1964; Wiley; Volume: 37; Issue: 438 Linguagem: Inglês

10.1259/0007-1285-37-438-468

1748-880X

Andrew B. Crummy, Florencio A. Hipona,

Cardiac tumors and thrombi

Primary cardiac neoplasms are extremely rare, their incidence having been established as 0·0017 per cent in necropsy material (Straus and Merliss, 1945). The most common primary cardiac tumour is myxoma. Approximately 75 per cent of these lesions arise in the left atrium in the region of the fossa ovalis. The majority of the remaining 25 per cent originate from a similar position in the right atrium (Landing and Farber, 1956). Only ten cases of ventricular myxoma have been reported, four arising from the right and six from the left side (Gottsegen, Wessely, Arvay and Tomesvari, 1963). Until recent years cardiac tumours have seldom been diagnosed ante-mortem. They are now an important clinical entity because treatment is available. The purpose of this communication is to emphasise the role of radiology in the diagnosis of a case of right ventricular myxoma.

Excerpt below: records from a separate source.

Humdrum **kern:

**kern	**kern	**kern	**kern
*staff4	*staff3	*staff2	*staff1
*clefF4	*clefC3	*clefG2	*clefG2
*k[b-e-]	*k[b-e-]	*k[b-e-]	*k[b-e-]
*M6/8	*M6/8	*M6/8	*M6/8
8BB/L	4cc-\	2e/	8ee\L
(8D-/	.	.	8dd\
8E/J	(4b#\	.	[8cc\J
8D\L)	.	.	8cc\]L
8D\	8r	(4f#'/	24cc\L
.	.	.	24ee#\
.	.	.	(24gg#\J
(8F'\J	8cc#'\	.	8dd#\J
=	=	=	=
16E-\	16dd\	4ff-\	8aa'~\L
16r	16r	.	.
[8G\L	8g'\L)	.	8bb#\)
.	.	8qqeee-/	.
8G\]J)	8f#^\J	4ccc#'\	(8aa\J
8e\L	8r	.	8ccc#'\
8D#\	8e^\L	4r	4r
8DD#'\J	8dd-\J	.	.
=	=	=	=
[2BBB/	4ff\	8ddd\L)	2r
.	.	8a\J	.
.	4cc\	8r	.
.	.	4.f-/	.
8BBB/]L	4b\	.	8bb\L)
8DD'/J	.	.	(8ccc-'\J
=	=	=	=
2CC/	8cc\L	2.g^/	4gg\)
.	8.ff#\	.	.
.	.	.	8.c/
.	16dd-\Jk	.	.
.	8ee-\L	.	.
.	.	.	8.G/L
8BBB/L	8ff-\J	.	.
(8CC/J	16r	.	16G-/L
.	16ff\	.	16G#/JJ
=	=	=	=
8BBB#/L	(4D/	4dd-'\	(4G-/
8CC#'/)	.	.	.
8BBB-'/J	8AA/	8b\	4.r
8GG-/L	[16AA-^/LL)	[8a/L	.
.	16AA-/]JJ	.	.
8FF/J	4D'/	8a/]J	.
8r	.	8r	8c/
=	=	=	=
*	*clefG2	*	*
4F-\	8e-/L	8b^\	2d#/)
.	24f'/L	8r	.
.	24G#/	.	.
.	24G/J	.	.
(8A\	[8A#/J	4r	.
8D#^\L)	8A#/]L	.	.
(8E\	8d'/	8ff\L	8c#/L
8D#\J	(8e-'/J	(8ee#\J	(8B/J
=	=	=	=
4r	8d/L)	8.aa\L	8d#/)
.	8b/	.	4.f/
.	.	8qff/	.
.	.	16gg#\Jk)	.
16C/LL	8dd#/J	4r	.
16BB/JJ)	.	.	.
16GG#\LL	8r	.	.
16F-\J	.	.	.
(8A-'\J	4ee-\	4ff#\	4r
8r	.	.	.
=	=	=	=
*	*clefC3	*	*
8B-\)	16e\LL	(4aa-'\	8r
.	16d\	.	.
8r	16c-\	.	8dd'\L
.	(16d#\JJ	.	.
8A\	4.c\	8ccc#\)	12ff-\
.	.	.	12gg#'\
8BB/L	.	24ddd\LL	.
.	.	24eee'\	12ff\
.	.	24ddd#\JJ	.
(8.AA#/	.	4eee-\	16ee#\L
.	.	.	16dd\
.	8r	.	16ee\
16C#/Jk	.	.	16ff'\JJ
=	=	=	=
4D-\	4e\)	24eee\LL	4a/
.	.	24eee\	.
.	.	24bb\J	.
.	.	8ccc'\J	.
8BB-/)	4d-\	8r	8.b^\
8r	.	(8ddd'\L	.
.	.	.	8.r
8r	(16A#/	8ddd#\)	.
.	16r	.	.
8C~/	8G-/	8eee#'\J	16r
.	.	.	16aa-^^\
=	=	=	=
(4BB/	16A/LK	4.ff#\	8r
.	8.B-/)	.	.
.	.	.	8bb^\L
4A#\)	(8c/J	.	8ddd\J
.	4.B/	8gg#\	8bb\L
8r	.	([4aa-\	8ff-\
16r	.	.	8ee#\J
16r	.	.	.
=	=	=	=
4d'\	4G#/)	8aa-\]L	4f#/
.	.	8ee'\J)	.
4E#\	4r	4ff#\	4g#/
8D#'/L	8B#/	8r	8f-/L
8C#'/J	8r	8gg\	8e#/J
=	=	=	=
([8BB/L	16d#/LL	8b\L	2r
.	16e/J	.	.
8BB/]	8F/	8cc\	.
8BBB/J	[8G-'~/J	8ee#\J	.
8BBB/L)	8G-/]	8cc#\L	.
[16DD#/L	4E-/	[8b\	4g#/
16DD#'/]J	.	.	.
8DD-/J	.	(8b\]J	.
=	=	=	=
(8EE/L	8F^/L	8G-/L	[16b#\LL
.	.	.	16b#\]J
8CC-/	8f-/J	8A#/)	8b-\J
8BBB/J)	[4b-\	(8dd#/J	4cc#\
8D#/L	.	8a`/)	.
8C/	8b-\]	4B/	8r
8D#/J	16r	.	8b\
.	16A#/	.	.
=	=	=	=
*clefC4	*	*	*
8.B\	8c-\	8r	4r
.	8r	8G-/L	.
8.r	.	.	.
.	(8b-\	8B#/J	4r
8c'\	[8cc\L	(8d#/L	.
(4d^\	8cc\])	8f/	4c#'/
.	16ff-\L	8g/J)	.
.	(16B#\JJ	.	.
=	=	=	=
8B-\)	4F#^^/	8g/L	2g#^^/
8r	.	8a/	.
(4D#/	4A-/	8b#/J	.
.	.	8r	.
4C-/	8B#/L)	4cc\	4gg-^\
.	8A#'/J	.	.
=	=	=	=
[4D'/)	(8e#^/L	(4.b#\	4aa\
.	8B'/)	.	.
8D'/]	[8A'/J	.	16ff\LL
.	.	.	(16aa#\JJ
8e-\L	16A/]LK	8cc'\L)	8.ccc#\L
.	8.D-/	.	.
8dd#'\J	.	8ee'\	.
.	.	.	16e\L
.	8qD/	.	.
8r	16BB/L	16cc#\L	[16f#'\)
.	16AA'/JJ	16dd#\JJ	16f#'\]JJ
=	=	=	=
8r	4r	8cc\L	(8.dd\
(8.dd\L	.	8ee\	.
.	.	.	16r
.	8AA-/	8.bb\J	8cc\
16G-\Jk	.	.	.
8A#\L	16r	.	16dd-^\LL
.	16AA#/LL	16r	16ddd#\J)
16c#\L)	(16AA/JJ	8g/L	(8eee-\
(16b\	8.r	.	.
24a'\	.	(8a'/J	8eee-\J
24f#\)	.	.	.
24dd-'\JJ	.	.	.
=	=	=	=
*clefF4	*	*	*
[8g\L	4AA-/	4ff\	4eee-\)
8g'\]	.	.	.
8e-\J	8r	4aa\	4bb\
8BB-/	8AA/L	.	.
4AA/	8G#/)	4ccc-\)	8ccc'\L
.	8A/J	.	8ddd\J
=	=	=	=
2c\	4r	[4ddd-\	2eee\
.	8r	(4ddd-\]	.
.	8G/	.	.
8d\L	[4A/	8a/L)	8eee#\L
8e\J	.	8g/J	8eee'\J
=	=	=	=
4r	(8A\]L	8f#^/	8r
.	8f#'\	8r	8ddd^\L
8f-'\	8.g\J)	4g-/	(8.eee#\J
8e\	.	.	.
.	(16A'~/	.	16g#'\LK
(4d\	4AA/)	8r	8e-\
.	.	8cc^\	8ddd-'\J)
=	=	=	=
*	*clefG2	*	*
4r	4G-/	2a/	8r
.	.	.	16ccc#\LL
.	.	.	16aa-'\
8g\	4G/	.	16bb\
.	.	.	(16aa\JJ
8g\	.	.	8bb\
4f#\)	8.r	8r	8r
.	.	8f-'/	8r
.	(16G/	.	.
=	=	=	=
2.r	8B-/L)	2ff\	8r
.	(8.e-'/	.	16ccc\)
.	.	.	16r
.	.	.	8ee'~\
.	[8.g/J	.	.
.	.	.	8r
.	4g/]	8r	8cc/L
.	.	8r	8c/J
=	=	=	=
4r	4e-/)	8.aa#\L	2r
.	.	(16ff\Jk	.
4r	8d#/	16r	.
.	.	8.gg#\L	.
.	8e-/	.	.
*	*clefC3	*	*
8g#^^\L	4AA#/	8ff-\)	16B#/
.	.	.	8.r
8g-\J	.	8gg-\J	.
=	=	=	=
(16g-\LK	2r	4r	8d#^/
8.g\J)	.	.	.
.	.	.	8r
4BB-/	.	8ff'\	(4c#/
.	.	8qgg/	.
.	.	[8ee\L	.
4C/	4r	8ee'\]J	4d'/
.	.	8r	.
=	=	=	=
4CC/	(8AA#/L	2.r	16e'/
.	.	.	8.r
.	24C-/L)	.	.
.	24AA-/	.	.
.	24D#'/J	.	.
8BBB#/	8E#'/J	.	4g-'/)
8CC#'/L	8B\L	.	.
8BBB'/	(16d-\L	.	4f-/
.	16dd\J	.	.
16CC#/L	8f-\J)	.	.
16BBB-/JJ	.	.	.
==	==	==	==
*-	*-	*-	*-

This 21-year-old white female patient was admitted for cardiac catheterisation in January, 1963. Review of her hospital record showed that her physical examination at birth and at six weeks of age were unremarkable. A cardiac murmur was first detected at the age of 13 years when she had a school physical examination. At the age of 19, at the time of a pre-employment examination, she was asymptomatic and had a normal blood pressure and pulse. The heart was normal in size. The heart sounds were normal in intensity and quality.